GM auditor's "substantial doubts" could raise further opposition to federal bailout.

GM auditor's "substantial doubts" could raise further opposition to federal bailout.

Are there simply too many cracks in the foundation for General Motors to survive? There’s clearly more reason to doubt the company’s viability, today, in the wake of a gloomy report from the company’s own auditors, which raises “substantial doubt” about GM’s ability to remain in business.

That is, of course, no surprise to GM’s many critics, including those who have actively worked to try to prevent the Obama Administration from approving $16.6 billion in additional assistance, on top of the $13.4 billion the automaker has already received in emergency loans.

The latest concerns, raised by the auditing firm, Deloitte & Touche LLP, certainly won’t help. The irony is that the questions are being raised in GM’s own annual report. Deloitte serves as GM’s auditors, and its analysis and guidance is a central part of the yearly statement, which is filed with the Securities and Exchange Commission and supplied to investors. To be fair, in the current global meltdown and credit crunch there are doubts about the viability of many automakers.

Last year, GM ran up $30.8 billion in losses, bringing to $82 billion the total red ink for the past three years. According to its auditors, the company’s losses, and its inability to raise more cash in the continuing – and potentially worsening – economic crisis translates into a “substantial doubt” about GM’s ability to remain a viable concern.

“There is no assurance that the global automobile market will recover or that it will not suffer a significant further downturn,” the company’s statement said.

Is the game over for Wagoner and GM?

Is the game over for Wagoner and GM?

For GM, the auditors’ concerns complicates matters significantly. For one thing, it is certain to send GM’s stock – already at Depression-era lows – plunging. It could also raise “substantial doubt” among consumers, many of whom now worry about buying a car from a company that could soon be out of business.

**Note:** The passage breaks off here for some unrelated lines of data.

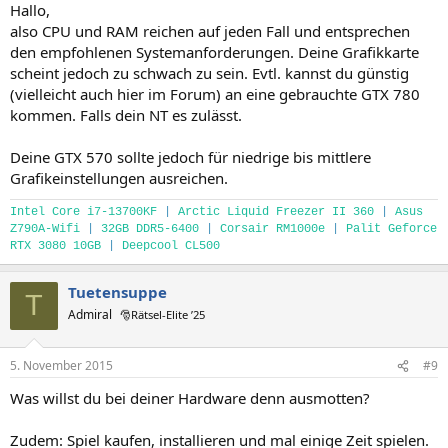
Hallo,
also CPU und RAM reichen auf jeden Fall und entsprechen
den empfohlenen Systemanforderungen. Deine Grafikkarte
scheint jedoch zu schwach zu sein. Evtl. kannst du günstig
(vielleicht auch hier im Forum) an eine gebrauchte GTX 780
kommen. Falls dein NT es zulässt.
Deine GTX 570 sollte jedoch für niedrige bis mittlere
Grafikeinstellungen ausreichen.
Intel Core i7-13700KF
|
Arctic Liquid Freezer II 360
|
Asus
Z790A-Wifi
|
32GB DDR5-6400
|
Corsair RM1000e
|
Palit Geforce
RTX 3080 10GB
|
Deepcool CL500
Tuetensuppe
T
Admiral
🎅Rätsel-Elite ’25
5. November 2015
#9
Was willst du bei deiner Hardware denn ausmotten?
Zudem: Spiel kaufen, installieren und mal einige Zeit spielen.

GM led all companies in sales declines last month.

But perhaps the biggest fear for GM management would be if the new report leads the Obama Administration to refuse to grant the additional billions in aid GM is requesting.

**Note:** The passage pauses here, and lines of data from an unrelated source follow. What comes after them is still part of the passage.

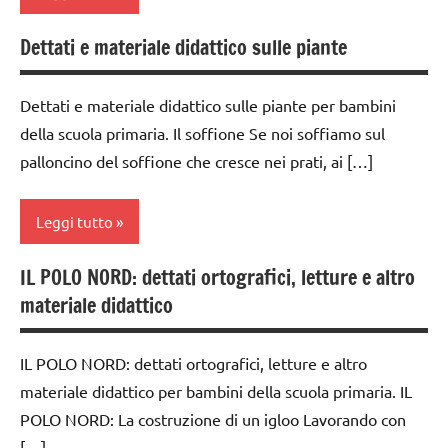
dettati
Dettati e materiale didattico sulle piante
ortografici
classe
5a
LINGUAGGIO
Dettati e materiale didattico sulle piante per bambini
dai
TUTTI GLI
della scuola primaria. Il soffione Se noi soffiamo sul
6
ARGOMENTI
palloncino del soffione che cresce nei prati, ai […]
anni
PER ETA'
dettati /
TUTTI GLI
Leggi tutto
geografia
ARTICOLI
dettati
IL POLO NORD: dettati ortografici, letture e altro
botanica
ortografici
materiale didattico
classi
GEOGRAFIA
1a-5a
Italia
IL POLO NORD: dettati ortografici, letture e altro
dettati
materiale didattico per bambini della scuola primaria. IL
LINGUAGGIO
/
POLO NORD: La costruzione di un igloo Lavorando con
vegetali
TUTTI GLI
[…]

“If we fail to do so for any reason, we would not be able to continue as a going concern and could potentially be forced to seek relief through a filing under the U.S. Bankruptcy Code,” the company said.

GM – and its cross-town rival, Chrysler – must wrap up their presentation to the government by March 31st. A final decision on further government aid would follow soon afterwards.

GM, meanwhile, is also seeking a bailout from European governments, as TheDetroitBureau.com reported, earlier this week. The automaker has said that the collapse of those operations could result in the loss of 300,000 jobs, across the Continent. The Spanish government has agreed to provide $200 million in aid, but German Chancellor Angela Merkel reportedly told colleagues, earlier this week, that GM may not be important enough to the country’s economy to justify an aid package.

During an interview, this week, GM President Fritz Henderson said there is effectively “no Plan B” that could alternatively save the company’s European operations.